Yeni ekonomi yönetimini zor bir sınav bekliyor

Serhat GÜRLEYEN
Serhat GÜRLEYEN GENİŞ AÇI

Küresel ekonominin intizamlı bir şekilde yavaşladığı, durgunluk ihtimalinin azaldığı bir konjonktürde ilerliyoruz. Finansal istikrarsızlık riskinin düşük, enflasyonun inatçı olduğunu gören piyasa oyuncuları politika faizi patikalarını yukarı yönlü güncelliyor.

Haziran ayında büyük merkez bankalarının tepe politika faizi tahminleri 25 baz puan civarında artırıldı. Fed’in temmuz ayında son bir artış ile politika faizini yüzde 5,25- yüzde 5,50 bandına getirmesi, ECB’nin mevduat faizini 2 x 25 baz puan artışla yüzde 3,75’e yükseltmesi, BoE’nin politika faizini 3 x 25 baz puan artışla yüzde 5,25’e çekmesi, BoC’nin son bir 25 baz puan artış faizi yüzde 5,0’e getirmesi bekleniyor.

Seçimler sorası ekonomi yönetiminde taşlar yerine oturuyor. Hafize Gaye Erkan Merkez Bankası’nın ilk kadın Başkanı olarak atandı. Eski Merkez Bankası Başkanı Şahap Kavcıoğlu ise BDDK Başkanı olarak görevlendirildi. Kendilerine yeni görevlerinde başarılar diliyoruz.

Yeni yönetimi zorlu bir görev bekliyor. Tarihi olarak dip seviyelere gerileyen rezervler, sürdürülemez boyuta ulaşan cari açık, bozulan bütçe dengesi ve inatçı çekirdek enflasyon hızla ortodoks ekonomi politikalara dönüşü gerektiriyor.

Ekonomi politikaların normalleşmesinin ilk işaretini döviz piyasasında gördük. Serbest bırakılan ABD Doları Türk Lirasına karşı iki hafta içinde yüzde 17 değer kazandı. Kurun nerede dengeleneceği Merkez Bankası’nın haziran toplantısında atacağı adıma, makro ihtiyati tedbirlerin ne hızla gevşetileceğine ve asgari ücret ile ilgili yapılacak ayarlamaya bağlı olarak belirlenecek.
Kur, enflasyon, ücret sarmalına giren Türkiye’nin bu sarmaldan hasarsız çıkması kolay değil. Bozulan dış denge Türk Lirasının reel olarak değer kaybetmesini gerektiriyor. Ekonomide iç talepten dış talebe dönüşü teşvik etmek için ücretlerin dolar bazında gerilemesi bir zaruret haline geldi. Güçlü iç talebi dizginlemek ve Türk Lirasına itibar kazandırmak için Merkez Bankası politika faizinin piyasa faizlerinin seviyesine çıkartılması lazım. Buna karşın 11 ay sonra yapılacak yerel seçimler popülist politikaları cazip kılıyor.

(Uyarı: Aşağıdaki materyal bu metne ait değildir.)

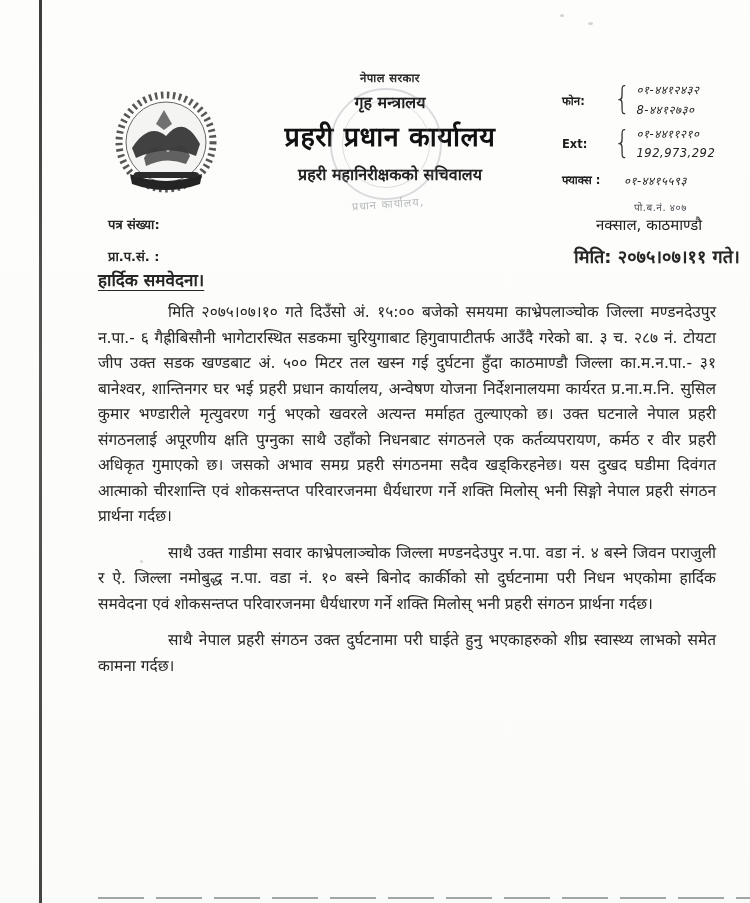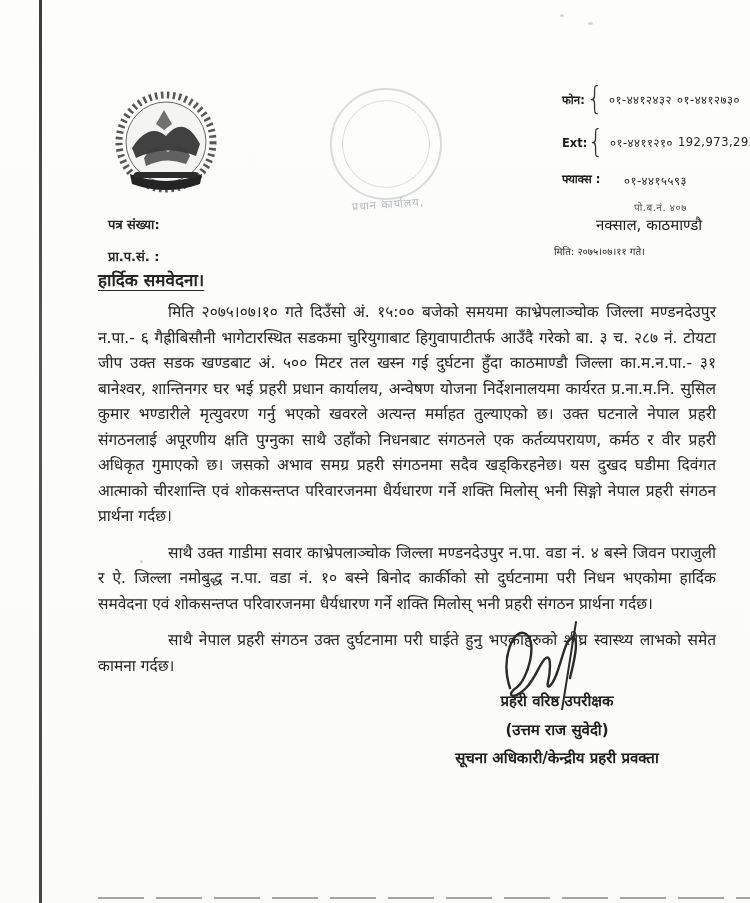--- a/index.html
+++ b/index.html
@@ -87,6 +87,12 @@
     </svg>
   </div>
 
+  <div class="head-center">
+    <div class="govt-line">नेपाल सरकार</div>
+    <div class="ministry">गृह मन्त्रालय</div>
+    <div class="office">प्रहरी प्रधान कार्यालय</div>
+    <div class="secretariat">प्रहरी महानिरीक्षकको सचिवालय</div>
+  </div>
   <div class="stamp"></div>
   <div class="stamp-text">प्रधान कार्यालय,</div>
 

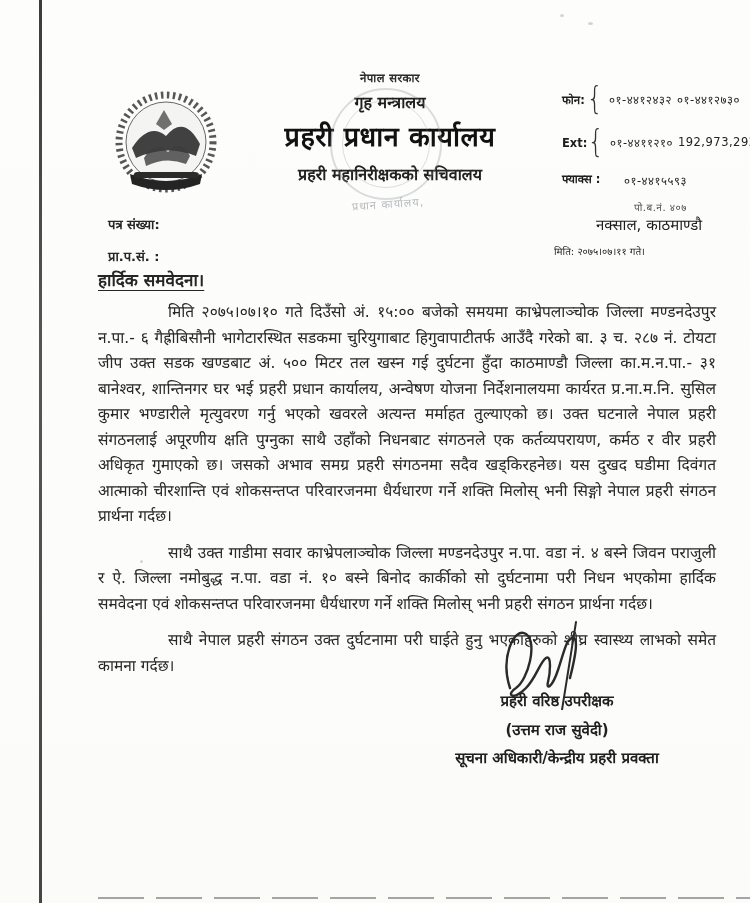--- a/index.html
+++ b/index.html
@@ -38,7 +38,7 @@
   .c-row { display:flex; align-items:center; margin-bottom:7px; }
   .c-label { width:52px; font-weight:bold; color:#1e1e1e; padding-top:3px; }
   .c-brace { font-size:26px; font-weight:300; color:#333; line-height:1.4; margin-right:6px; transform:scaleY(1.25); }
-  .c-nums  { display:flex; flex-direction:row; gap:5px; padding-top:2px; }
+  .c-nums  { display:flex; flex-direction:column; gap:5px; padding-top:2px;font-style:italic; }
   .c-num   { letter-spacing:.5px; color:#232323; }
   .c-fax   { margin-top:4px; }
   .c-fax .c-num { padding-top:4px; }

Kurun artışının enflasyon ve bütçe üzerindeki olumsuz etkisini önden yüklemeli olarak yaz aylarında, ödemeler dengesi üzerindeki olumlu etkisini ise gecikmeli olarak önümüzdeki 6 ile 9 ay arasında göreceğiz. Uluslararası yatırım bankaları Merkez Bankası’nın politika faizini önden yüklemeli bir şekilde yüzde 30 – yüzde 35 bandına yükseltmesini bekliyor. Enflasyonun kontrol altına alınmasına bağlı olarak faiz sene sonunda yüzde 25 seviyesine gerileyebilir.

Asgari ücret artışının kur artışının altında kaldığı, mayıs ayı enflasyonunun üzerinde arttığı bir senaryoda, önden yüklemeli bir faiz artışı ile enflasyon beklentilerindeki bozulma kırılabilir ve dolar Türk lirasına karşı 25 civarında dengelenebilir.